Oprawa graficzna tego Love Island jest zbyt epileptyczna. Udźwiękowienie jest tragiczne. Lektor natomiast został chyba wzięty z dolnej półki z jakiejś słabej promocji. Irytuje mnie też, że każda z tych instagramowych laleczek ma szpilki. Jakby to był jakiś wymóg. A także kolejny program z naprawdę przypadkowymi osobami, które miały szczęście dostając się do grupy tych kilku wybrańców. Jedna chwaliła się aktorstwem (pewnie jakieś podrzędne paradokumenty lub role statystki), a drugi grał w pornosach.
Sztandarowy produkt Polsatu! Tanio, dla masy i ludu, żenująco, tandetnie, niezbyt wymagająco. Wraz z tym całym
Ninja coś tam.
Polsat chyba lubi takie osoby, skoro u Malanowskiego kiedyś był słynny Toxic Fucker
Staszek napisał(a):
Takie afery są potrzebne, żeby program istniał w mediach. Tutaj o to chodzi, żeby uczestnicy byli kontrowersyjni i w Internecie sporo się o tym mówiło. Jeszcze muszą szybko doprowadzić o erotycznych momentów, a najlepiej seksu, inaczej program przepadnie. Pierwszy tydzień jest kluczowy.

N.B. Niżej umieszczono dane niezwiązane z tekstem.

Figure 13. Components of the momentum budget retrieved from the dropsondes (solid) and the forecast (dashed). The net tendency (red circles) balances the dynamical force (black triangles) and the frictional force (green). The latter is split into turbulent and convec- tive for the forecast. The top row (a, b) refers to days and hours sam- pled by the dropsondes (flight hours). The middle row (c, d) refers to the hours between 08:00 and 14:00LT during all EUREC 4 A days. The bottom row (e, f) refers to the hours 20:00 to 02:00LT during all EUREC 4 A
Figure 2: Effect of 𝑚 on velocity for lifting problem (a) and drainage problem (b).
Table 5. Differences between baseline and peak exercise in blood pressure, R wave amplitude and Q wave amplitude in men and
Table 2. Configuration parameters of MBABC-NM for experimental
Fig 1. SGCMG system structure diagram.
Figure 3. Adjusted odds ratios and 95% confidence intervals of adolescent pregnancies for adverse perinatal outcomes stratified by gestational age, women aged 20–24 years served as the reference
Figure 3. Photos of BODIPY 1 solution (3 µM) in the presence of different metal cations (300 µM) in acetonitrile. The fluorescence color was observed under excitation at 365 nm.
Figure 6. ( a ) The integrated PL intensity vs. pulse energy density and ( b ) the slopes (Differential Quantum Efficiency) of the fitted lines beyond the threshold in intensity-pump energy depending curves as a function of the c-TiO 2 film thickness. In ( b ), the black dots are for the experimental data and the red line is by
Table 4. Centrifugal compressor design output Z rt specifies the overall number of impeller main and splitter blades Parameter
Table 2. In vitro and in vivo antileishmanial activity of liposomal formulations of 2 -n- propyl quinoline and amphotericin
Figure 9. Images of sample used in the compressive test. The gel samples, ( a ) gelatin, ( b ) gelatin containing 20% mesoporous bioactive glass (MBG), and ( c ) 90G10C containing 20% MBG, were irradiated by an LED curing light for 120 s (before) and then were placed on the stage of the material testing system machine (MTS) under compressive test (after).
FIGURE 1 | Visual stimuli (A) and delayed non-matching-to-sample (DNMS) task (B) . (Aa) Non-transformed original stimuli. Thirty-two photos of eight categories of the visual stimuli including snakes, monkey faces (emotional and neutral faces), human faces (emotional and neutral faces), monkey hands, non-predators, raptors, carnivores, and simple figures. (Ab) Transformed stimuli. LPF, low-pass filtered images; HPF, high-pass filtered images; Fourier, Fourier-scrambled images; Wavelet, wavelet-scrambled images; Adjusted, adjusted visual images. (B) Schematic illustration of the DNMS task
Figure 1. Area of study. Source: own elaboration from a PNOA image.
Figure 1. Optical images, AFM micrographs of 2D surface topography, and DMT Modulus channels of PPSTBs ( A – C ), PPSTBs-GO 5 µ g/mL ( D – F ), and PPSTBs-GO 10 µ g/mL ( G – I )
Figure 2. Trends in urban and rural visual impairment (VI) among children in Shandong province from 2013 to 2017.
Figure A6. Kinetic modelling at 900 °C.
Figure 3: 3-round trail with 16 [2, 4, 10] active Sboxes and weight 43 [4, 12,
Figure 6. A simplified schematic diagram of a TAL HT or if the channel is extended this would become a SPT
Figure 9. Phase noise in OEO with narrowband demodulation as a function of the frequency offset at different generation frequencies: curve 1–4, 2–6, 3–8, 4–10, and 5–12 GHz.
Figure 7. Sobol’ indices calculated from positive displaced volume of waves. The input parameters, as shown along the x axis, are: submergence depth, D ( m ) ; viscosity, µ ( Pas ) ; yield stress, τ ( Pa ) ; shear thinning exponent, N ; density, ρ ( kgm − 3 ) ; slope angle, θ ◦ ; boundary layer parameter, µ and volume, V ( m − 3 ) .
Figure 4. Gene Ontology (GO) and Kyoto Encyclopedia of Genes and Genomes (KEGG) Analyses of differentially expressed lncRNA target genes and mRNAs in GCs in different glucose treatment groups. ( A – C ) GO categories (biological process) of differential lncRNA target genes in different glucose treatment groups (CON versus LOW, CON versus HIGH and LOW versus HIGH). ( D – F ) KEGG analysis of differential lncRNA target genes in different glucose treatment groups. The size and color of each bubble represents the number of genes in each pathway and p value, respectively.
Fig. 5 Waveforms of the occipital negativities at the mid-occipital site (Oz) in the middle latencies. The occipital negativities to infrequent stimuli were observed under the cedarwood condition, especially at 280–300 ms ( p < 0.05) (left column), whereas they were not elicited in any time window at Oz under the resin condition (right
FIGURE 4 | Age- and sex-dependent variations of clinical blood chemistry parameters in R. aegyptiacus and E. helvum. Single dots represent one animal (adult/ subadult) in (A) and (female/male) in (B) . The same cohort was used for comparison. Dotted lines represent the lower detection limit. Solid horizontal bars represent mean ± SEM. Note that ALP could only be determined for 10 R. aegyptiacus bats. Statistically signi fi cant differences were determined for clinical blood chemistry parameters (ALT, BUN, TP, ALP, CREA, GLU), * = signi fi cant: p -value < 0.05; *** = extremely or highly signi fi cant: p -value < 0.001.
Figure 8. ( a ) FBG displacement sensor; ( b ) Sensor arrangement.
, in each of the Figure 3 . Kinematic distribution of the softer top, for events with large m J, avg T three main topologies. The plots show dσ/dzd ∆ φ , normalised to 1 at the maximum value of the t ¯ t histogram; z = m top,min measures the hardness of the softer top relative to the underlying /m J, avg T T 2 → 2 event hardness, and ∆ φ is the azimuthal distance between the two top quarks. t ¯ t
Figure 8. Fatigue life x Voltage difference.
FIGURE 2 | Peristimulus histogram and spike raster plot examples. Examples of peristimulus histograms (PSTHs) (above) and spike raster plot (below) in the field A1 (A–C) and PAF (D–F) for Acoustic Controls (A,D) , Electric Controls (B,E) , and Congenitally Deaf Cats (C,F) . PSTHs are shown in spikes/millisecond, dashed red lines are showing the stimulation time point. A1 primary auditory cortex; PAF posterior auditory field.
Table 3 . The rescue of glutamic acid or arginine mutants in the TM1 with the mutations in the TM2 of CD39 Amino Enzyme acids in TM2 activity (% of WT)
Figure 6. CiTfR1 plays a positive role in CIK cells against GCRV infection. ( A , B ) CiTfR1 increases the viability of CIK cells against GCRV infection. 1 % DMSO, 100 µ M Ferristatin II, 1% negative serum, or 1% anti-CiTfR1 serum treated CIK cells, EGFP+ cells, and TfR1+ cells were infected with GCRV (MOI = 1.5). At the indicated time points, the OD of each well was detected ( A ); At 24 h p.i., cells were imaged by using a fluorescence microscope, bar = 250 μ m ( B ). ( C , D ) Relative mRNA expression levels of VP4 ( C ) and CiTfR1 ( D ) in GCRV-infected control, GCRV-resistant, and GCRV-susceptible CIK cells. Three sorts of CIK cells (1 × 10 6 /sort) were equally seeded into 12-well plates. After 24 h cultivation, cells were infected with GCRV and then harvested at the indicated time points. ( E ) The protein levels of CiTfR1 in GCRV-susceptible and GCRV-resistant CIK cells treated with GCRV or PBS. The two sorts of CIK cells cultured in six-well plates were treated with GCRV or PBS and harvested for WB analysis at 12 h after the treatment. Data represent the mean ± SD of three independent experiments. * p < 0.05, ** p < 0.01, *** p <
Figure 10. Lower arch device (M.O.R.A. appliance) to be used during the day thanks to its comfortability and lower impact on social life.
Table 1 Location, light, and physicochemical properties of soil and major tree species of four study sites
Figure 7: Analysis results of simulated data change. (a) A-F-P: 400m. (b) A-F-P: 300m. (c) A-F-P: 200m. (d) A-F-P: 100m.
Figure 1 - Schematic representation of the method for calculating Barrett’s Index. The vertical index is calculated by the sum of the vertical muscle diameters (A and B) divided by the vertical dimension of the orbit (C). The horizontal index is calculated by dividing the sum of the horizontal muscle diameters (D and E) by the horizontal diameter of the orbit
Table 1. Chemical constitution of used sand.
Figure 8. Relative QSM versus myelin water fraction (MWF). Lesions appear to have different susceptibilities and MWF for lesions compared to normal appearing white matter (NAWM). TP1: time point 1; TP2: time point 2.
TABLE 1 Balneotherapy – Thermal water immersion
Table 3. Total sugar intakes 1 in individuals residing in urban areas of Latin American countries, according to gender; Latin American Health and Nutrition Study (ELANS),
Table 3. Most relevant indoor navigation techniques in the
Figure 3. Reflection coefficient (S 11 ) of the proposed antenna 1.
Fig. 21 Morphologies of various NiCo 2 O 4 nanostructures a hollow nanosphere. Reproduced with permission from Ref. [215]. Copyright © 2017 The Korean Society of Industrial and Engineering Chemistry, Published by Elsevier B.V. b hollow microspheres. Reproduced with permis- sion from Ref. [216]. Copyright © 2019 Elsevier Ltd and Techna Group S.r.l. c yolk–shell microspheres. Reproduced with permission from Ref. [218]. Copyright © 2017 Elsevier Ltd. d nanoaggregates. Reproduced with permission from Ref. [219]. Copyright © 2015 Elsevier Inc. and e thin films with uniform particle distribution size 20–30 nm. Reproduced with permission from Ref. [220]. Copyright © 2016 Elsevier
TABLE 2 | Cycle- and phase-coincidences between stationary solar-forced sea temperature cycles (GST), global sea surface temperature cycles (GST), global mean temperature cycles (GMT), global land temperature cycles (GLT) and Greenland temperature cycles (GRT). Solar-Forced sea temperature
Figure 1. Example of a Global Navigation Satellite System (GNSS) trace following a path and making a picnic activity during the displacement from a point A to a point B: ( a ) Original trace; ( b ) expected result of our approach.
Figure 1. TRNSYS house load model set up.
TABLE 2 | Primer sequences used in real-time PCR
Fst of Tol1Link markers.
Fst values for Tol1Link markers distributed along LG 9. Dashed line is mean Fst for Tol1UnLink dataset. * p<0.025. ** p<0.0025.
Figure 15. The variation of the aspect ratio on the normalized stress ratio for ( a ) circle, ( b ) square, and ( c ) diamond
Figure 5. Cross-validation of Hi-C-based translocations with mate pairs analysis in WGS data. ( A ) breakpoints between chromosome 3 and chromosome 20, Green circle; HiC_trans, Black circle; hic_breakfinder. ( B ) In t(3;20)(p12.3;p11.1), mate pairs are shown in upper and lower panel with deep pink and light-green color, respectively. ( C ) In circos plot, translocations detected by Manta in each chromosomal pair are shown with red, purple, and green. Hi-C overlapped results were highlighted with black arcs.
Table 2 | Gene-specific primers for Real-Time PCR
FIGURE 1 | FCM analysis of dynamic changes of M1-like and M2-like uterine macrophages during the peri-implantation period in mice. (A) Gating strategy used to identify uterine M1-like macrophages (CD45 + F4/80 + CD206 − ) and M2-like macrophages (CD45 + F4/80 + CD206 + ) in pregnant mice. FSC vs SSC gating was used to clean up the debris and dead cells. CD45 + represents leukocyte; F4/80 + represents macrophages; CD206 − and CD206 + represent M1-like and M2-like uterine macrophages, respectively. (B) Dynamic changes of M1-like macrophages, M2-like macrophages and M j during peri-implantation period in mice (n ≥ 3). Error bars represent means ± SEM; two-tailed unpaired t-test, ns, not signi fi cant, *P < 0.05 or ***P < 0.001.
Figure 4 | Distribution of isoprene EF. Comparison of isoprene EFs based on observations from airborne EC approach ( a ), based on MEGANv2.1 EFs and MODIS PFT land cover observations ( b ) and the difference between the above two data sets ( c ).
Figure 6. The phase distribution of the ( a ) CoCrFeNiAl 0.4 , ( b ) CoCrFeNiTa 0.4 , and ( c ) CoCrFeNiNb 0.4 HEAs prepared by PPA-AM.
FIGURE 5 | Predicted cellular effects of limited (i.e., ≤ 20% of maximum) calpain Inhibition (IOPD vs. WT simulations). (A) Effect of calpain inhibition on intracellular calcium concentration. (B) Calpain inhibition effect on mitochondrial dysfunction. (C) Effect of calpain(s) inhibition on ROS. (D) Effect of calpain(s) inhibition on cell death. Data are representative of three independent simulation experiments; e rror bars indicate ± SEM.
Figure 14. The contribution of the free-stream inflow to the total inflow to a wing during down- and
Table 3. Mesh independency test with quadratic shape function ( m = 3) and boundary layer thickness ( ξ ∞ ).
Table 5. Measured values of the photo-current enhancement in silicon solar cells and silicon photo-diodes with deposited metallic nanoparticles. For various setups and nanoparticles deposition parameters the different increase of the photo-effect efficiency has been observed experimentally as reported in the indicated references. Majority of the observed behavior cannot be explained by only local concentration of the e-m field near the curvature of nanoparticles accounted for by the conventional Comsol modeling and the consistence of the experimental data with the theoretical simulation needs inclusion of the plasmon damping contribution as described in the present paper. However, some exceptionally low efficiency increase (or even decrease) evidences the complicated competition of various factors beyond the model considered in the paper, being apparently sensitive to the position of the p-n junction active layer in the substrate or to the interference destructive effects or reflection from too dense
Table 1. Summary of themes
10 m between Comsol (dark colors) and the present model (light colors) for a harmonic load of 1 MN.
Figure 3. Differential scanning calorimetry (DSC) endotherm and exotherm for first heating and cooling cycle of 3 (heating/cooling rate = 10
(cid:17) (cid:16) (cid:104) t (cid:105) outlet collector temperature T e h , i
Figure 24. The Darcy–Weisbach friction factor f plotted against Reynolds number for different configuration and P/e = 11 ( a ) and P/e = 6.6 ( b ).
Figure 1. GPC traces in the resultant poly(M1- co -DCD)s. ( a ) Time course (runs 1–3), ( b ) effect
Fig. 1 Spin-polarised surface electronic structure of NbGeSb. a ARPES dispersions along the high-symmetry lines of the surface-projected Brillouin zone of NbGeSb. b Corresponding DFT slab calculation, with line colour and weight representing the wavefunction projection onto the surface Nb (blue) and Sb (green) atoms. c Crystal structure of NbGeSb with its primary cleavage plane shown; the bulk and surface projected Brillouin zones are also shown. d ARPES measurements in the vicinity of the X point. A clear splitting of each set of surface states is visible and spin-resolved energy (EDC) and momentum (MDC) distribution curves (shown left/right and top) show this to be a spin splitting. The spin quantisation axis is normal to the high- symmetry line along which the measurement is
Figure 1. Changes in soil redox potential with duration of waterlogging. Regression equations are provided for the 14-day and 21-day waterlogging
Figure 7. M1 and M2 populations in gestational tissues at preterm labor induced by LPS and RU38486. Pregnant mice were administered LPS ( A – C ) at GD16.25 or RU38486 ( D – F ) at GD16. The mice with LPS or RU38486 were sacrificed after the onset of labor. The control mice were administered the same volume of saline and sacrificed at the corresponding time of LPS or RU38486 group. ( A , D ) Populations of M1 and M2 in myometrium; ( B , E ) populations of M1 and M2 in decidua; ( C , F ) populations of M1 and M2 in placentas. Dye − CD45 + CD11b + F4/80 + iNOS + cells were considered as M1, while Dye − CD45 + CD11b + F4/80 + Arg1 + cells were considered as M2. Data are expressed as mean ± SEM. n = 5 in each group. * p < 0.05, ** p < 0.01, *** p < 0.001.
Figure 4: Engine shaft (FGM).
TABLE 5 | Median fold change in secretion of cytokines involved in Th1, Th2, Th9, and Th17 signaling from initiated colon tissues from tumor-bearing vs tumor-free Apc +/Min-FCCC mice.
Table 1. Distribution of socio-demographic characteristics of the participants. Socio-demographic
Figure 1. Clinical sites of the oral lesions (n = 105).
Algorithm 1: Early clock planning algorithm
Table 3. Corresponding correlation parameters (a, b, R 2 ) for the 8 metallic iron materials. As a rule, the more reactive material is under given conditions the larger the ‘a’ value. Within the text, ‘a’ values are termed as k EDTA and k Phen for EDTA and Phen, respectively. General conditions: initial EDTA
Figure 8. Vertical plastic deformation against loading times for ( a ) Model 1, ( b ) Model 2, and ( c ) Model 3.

Patrząc na to jak ugrzeczniono
Big Brother, to tutaj tym bardziej takiego czegoś nie będzie. Pomimo że to nieco inny format.
MN napisał(a):
Afera z porno zamieciona pod dywan. Wybranka Dominika w ogóle nie przejęła się tą wiadomością. Można było lepiej wykorzystać ten wątek do promocji programu.
Sama pewnie święta nie jest pod tym względem. Inaczej zrobiłaby niezły dym. Oczywiście zależy też co mają tam w swoich scenariuszach
Trzeciak napisał(a):
A oglądalność z odcinka na odcinek spada i to w grupie komercyjnej także. Na 95 procent po 13 października żegnamy się z formatem na dobre po tak krótkiej przygodzie.
I bardzo dobrze! To ciekawszy już był poprzedni program randkowy, pomimo że bardzo idiotyczny.